* EXCERPTED PASSAGE *
*** Begin section ***
Course unit fact file
Unit code HCRI71060
Credit rating 15
Unit level FHEQ level 7 – master's degree or fourth year of an integrated master's degree
Teaching period(s) Full year
Offered by Humanitarian Conflict Response Institute
Available as a free choice unit? Yes

Overview

Emergency Humanitarian Assistance is a complex and fascinating area, constantly evolving and challenged in different ways with each location and crisis. With a multitude of factors impacting upon the size, scale and form of the response, we will explore the core elements of a response and consider how to respond to some of the challenges.

Drawing on contributions from experts in the field, both academic and practitioner, this unit will delve into the intricacies and practicalities of providing humanitarian aid, and consider some of the political, cultural, economic, social and ethical challenges which exist and need to be navigated.

Aims

Upon completion of the subject, students will:

  • Have critical insight into the diversity of political, economic, social and health factors that can influence the provision of emergency assistance
  • Develop a holistic understanding of complex range of issues that require assistance in emergencies
  • Understand the possibilities and limitations of providing emergency humanitarian assistance
  • Be able to critically analyse approaches to the provision of emergency humanitarian assistance

Knowledge and understanding

By the end of this course students will be able to:

  1. Increase understanding and broaden knowledge on the humanitarian space, particularly regarding the environmental, political, logistical, cultural, security, human, economic and health challenges
  2. Define the roles and understand the dynamics and need for integration of the multiple agencies and organisations involved in emergency humanitarian response.
  3. Recognise the challenges in decision making surrounding low resource environments.
  4. Demonstrate broader understanding of the impact of water and sanitation requirements in humanitarian emergencies
  5. Increase awareness of the psychological and social consequences of humanitarian emergencies

Intellectual skills

By the end of this course students will be able to:

  1. Adjust and critically reflect on decision making processes according to context (low resource, political instability)
*** End section ***
* DATASET ENTRIES *
*** Begin section ***
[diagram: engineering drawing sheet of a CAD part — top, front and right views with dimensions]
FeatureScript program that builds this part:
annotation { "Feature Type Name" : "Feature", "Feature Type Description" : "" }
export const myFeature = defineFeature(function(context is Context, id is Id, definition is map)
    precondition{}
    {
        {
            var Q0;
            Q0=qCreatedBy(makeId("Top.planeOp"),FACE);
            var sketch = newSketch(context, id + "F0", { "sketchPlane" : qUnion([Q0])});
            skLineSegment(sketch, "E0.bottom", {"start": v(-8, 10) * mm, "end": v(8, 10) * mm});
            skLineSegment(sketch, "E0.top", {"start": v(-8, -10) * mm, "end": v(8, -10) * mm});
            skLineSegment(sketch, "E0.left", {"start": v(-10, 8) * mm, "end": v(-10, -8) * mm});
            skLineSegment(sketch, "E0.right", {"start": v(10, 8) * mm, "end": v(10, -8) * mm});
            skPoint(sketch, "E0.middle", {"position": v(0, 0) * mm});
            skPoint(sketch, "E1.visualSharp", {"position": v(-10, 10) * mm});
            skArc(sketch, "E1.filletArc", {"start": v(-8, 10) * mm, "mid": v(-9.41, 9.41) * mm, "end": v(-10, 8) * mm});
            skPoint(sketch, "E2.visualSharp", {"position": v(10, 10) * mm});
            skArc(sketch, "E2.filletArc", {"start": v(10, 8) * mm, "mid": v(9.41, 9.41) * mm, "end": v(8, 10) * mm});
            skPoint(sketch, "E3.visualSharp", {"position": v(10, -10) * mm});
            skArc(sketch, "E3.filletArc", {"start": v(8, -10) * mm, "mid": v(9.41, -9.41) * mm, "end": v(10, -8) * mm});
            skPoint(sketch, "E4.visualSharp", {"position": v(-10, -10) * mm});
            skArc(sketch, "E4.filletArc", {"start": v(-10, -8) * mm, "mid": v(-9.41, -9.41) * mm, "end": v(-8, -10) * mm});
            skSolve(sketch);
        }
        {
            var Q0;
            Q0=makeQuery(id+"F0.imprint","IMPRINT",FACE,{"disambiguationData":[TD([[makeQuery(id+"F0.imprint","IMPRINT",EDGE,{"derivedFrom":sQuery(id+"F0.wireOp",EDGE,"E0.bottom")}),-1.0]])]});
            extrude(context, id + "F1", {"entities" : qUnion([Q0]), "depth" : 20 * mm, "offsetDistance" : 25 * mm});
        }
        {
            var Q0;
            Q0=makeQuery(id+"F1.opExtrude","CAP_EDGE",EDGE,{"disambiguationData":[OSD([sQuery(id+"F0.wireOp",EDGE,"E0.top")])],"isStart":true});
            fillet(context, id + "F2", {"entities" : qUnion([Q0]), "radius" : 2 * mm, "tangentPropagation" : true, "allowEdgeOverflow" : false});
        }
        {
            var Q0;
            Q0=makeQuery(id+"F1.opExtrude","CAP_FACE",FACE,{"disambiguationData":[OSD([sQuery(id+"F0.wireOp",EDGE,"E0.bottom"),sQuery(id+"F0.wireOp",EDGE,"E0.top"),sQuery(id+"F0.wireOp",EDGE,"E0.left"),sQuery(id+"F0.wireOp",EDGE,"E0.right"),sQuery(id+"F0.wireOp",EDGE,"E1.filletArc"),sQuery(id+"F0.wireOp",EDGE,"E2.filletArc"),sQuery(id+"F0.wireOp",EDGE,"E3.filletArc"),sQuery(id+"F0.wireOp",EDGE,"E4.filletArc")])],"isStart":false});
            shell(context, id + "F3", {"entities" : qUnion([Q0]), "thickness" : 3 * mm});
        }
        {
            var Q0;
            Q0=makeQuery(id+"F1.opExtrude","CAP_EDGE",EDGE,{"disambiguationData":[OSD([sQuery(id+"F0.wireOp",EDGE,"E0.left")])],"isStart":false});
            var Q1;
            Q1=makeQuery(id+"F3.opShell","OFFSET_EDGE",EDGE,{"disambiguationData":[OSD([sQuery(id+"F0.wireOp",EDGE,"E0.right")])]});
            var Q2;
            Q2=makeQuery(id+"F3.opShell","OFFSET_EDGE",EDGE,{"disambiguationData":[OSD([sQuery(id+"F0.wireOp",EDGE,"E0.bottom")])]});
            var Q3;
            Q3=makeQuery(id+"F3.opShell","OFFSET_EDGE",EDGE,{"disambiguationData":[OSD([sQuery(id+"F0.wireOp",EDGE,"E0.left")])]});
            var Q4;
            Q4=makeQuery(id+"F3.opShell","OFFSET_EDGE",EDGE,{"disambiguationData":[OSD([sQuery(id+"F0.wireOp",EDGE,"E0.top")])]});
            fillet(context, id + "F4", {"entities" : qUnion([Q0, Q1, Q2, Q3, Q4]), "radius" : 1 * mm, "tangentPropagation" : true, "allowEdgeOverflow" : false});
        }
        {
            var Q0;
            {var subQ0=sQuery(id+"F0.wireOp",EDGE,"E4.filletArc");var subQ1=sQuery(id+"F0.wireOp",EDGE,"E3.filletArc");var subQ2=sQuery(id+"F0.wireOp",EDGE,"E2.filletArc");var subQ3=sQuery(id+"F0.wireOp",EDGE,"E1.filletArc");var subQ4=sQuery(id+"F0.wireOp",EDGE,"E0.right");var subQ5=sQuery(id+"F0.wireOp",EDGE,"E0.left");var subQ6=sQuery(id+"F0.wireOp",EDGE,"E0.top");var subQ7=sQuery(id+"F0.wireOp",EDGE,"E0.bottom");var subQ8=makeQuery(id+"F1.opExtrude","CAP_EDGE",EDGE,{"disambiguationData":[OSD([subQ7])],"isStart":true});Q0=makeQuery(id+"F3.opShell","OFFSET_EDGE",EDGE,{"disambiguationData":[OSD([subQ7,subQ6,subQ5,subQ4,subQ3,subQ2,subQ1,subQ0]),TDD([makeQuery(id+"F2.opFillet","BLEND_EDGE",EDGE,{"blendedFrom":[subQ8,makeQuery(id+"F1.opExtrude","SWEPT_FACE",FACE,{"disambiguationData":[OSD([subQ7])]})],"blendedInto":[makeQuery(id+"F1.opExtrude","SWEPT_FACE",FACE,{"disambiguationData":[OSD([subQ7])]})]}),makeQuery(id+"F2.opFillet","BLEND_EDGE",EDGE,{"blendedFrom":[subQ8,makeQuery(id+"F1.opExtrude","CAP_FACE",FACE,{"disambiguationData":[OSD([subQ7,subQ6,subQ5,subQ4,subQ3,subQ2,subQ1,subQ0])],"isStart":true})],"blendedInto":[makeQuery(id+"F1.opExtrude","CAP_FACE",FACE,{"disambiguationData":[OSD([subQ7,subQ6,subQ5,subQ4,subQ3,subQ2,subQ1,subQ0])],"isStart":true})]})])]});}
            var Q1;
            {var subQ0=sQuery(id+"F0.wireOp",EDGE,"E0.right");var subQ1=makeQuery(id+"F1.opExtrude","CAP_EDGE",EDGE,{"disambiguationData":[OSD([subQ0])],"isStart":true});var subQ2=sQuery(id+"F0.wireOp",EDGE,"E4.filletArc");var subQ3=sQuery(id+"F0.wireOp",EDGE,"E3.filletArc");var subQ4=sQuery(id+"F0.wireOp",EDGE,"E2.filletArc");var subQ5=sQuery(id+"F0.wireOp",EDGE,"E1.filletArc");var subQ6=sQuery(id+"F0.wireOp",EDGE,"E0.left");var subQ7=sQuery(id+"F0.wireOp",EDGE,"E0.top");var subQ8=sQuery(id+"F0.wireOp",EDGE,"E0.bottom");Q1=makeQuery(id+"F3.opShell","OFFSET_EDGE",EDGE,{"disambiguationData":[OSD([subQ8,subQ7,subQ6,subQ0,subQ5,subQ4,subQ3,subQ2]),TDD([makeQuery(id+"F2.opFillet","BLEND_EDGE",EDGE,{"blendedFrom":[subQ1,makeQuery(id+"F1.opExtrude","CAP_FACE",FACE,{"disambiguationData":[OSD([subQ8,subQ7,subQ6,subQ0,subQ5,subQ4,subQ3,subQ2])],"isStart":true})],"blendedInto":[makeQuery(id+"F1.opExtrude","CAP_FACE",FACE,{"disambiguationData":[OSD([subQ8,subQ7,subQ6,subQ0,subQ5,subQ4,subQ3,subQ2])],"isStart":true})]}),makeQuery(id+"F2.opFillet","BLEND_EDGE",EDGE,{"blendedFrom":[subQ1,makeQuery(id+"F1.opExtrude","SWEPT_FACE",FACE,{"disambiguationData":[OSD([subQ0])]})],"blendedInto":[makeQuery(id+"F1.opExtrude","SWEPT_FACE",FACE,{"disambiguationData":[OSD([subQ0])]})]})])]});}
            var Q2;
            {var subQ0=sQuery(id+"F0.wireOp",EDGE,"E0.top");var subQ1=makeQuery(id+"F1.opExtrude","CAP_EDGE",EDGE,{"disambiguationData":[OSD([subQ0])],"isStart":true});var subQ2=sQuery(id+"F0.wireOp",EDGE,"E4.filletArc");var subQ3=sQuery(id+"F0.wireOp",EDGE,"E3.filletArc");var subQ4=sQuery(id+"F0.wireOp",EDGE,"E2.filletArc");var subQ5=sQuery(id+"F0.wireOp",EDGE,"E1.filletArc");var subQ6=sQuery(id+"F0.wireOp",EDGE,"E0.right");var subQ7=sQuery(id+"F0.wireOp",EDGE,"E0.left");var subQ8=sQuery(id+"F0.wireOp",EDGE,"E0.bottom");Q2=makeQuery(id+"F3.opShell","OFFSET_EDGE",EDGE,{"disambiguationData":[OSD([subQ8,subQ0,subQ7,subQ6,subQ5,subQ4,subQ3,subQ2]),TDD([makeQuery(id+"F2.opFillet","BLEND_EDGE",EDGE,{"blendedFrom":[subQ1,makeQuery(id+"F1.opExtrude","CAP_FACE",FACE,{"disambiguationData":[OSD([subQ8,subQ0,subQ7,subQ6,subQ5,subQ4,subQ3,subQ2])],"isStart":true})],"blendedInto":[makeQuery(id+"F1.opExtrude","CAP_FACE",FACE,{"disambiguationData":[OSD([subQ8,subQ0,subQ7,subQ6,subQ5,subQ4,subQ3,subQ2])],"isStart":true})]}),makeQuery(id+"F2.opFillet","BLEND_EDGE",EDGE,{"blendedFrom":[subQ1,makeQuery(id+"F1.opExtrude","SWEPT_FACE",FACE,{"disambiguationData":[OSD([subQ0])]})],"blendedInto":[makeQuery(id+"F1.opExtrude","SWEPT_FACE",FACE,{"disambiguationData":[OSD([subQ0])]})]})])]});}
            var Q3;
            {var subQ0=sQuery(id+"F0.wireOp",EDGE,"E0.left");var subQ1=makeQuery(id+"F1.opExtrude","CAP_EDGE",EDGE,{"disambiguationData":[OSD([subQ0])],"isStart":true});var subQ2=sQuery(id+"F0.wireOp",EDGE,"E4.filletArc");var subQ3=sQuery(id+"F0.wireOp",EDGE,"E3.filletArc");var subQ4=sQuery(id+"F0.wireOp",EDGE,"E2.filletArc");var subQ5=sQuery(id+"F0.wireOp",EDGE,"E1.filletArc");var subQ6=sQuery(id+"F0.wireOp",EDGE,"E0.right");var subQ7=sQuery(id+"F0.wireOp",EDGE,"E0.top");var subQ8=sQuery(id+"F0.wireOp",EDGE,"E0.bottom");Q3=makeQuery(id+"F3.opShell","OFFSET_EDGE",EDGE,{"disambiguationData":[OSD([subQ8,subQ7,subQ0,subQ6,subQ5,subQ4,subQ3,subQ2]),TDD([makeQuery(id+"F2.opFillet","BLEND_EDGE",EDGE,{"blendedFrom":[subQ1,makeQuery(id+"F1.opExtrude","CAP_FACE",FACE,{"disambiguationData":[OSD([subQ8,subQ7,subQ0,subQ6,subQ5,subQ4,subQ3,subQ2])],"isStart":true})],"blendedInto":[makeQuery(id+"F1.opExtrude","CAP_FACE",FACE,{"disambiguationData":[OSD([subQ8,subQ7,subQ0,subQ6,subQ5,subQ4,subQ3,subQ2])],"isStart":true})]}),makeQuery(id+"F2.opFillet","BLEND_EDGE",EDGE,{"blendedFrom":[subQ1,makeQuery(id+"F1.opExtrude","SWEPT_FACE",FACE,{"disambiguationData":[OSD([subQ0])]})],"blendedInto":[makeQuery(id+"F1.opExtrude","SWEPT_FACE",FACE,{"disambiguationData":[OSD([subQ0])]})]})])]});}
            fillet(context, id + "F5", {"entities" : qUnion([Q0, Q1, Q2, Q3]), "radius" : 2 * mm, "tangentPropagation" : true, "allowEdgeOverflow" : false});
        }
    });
*** End section ***
* ACTIONS TO TAKE *
[1] In the course unit fact file, which institute offers the unit?
[2] Reproduce the stretch of the course unit fact file from "Course unit fact" through "of the challenges." word for word.

* SOLVED PROBLEMS *
[1] The Humanitarian Conflict Response Institute offers it.

[2]
Course unit fact file
Unit code HCRI71060
Credit rating 15
Unit level FHEQ level 7 – master's degree or fourth year of an integrated master's degree
Teaching period(s) Full year
Offered by Humanitarian Conflict Response Institute
Available as a free choice unit? Yes

Overview

Emergency Humanitarian Assistance is a complex and fascinating area, constantly evolving and challenged in different ways with each location and crisis. With a multitude of factors impacting upon the size, scale and form of the response, we will explore the core elements of a response and consider how to respond to some of the challenges.